A qualidade dos vinhos é inegável, assim como a da comida, mas na Cockaigne os pratos associados a refeições nobres estão em grande parte ausentes, à excepção de um punhado, como alguns tipos de caça. A comida aqui é burguesa e rústica, com bacon, salsichas e presunto em abundância, e as outras carnes, peixes e sobremesas seguem receitas utilizadas para festas e festividades populares.
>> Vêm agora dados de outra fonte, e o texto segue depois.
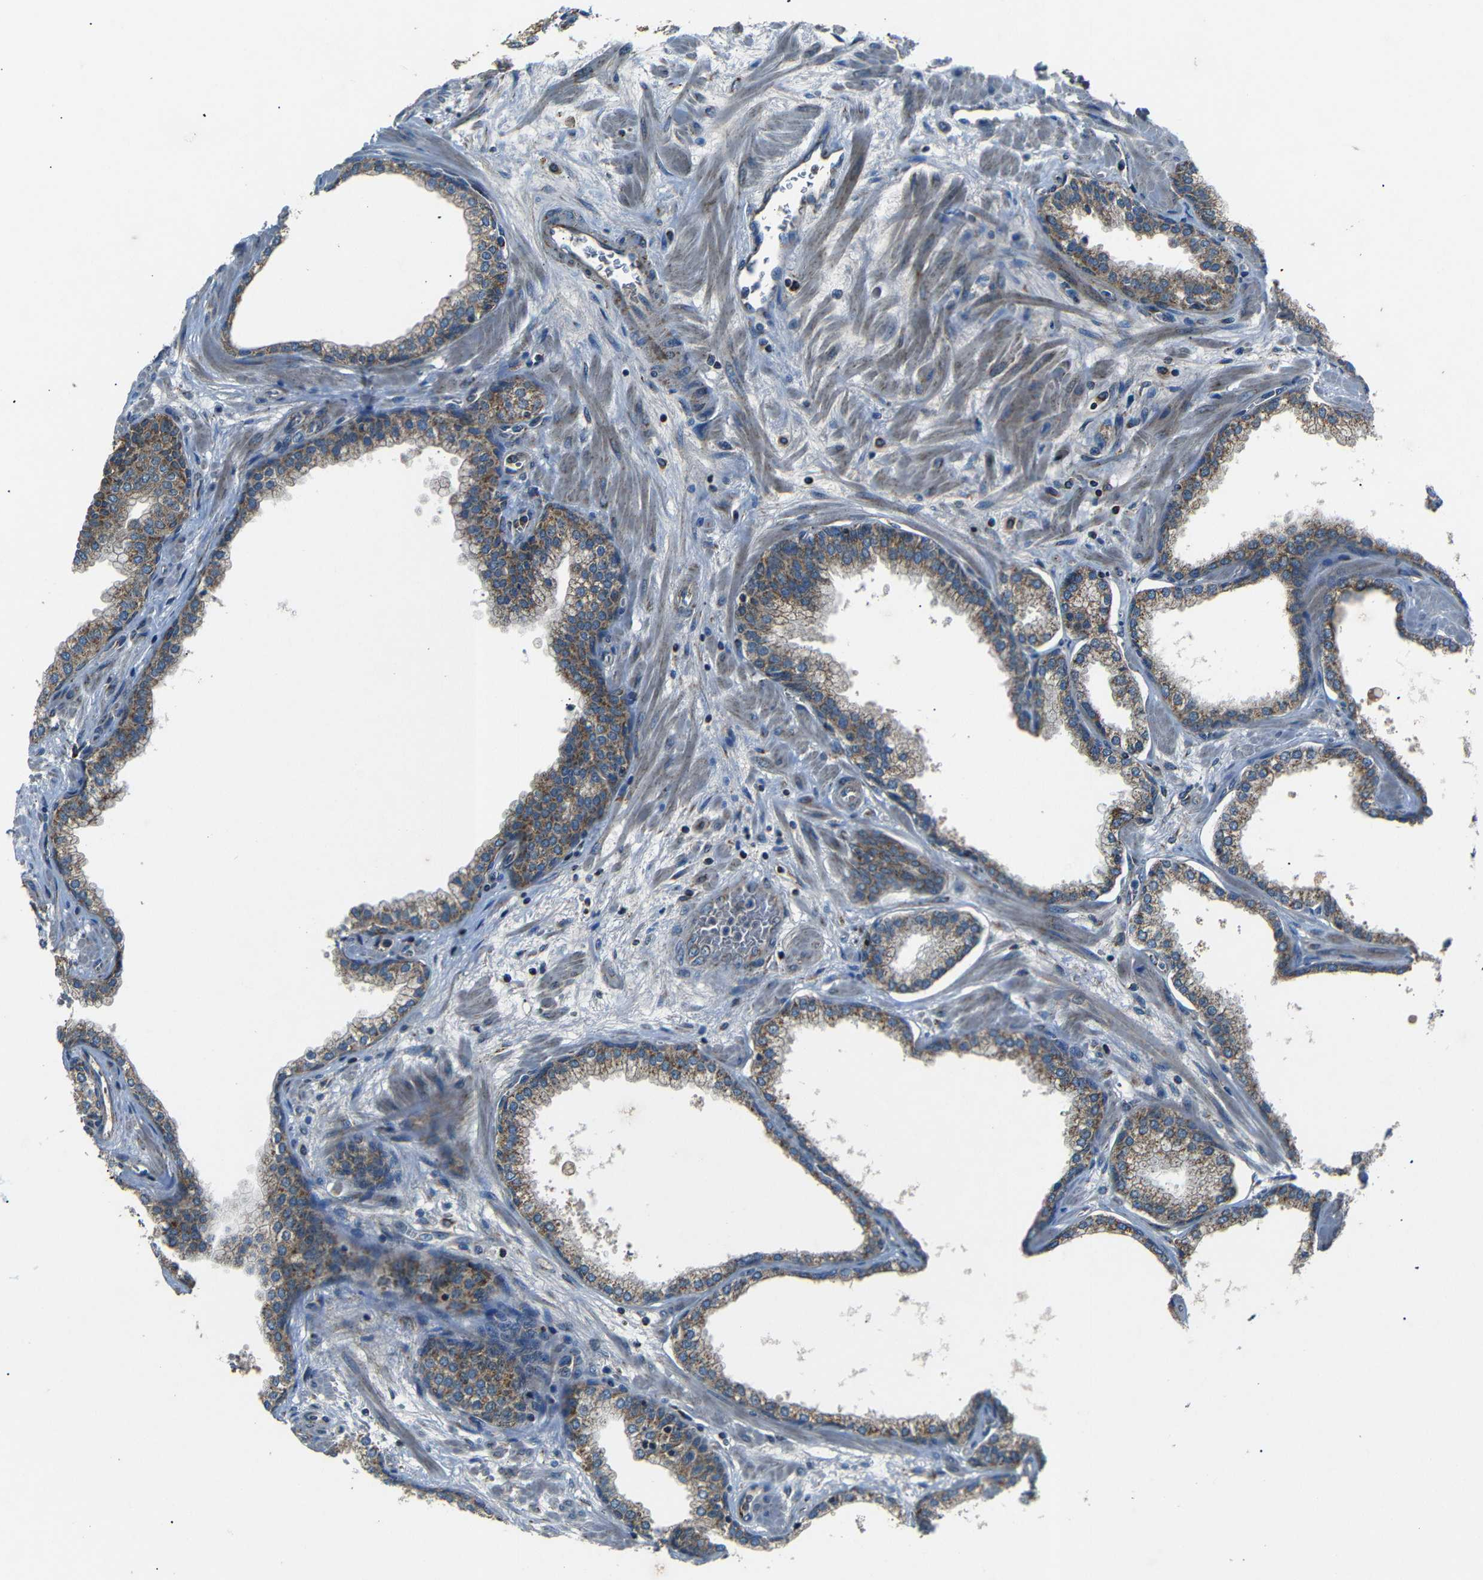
{"staining": {"intensity": "moderate", "quantity": ">75%", "location": "cytoplasmic/membranous"}, "tissue": "prostate", "cell_type": "Glandular cells", "image_type": "normal", "snomed": [{"axis": "morphology", "description": "Normal tissue, NOS"}, {"axis": "morphology", "description": "Urothelial carcinoma, Low grade"}, {"axis": "topography", "description": "Urinary bladder"}, {"axis": "topography", "description": "Prostate"}], "caption": "High-magnification brightfield microscopy of unremarkable prostate stained with DAB (3,3'-diaminobenzidine) (brown) and counterstained with hematoxylin (blue). glandular cells exhibit moderate cytoplasmic/membranous staining is identified in approximately>75% of cells.", "gene": "NETO2", "patient": {"sex": "male", "age": 60}}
Mas em vez de refinamento, os principais aspectos destas delícias comestíveis são o convívio e a abundância:12

Ninguém sofre de fome:
Três dias por semana chove
Uma chuva de creme quente
Do qual ninguém, cabeludo ou careca,
Vira-se, eu sei, tendo visto,
Pelo contrário, todos levam o que querem.13

Este mito espalhou-se pela Europa durante o final da Idade Média e da Renascença, com variações nacionais e regionais. Uma versão italiana é encontrada no Decameron de Boccaccio, no século XIV: “Onde as vinhas são amarradas com salsichas e um ganso é para se ter um petisco e um boato (…) havia também uma montanha toda de queijo parmesão ralado, onde habitava gente que não fazia nada além de fazer macarrão e ravioli e cozinhá-los em capon-broth, após o que os atiravam dali para baixo e quem mais os tinha; e que, com força, corria um riacho de vergônte, o melhor era bebido, sem uma gota de água nele.”15

Por essa altura, uma mudança já pode ser notada, em particular que as pessoas agora têm que trabalhar em Cockaigne. A partir do século XVII, os moralistas e pedagogos da burguesia apropriaram-se do mito, transformando-o em uma história infantil condenando a gula e a preguiça. O aspecto inicialmente desafiador assumiu um tom moralizante e didático.16

A terra de Cockaigne refere-se hoje aos prazeres da comida, e todas as imagens recentes em torno deste tema nos lembram disso. Mas será que ainda sonhamos com isso?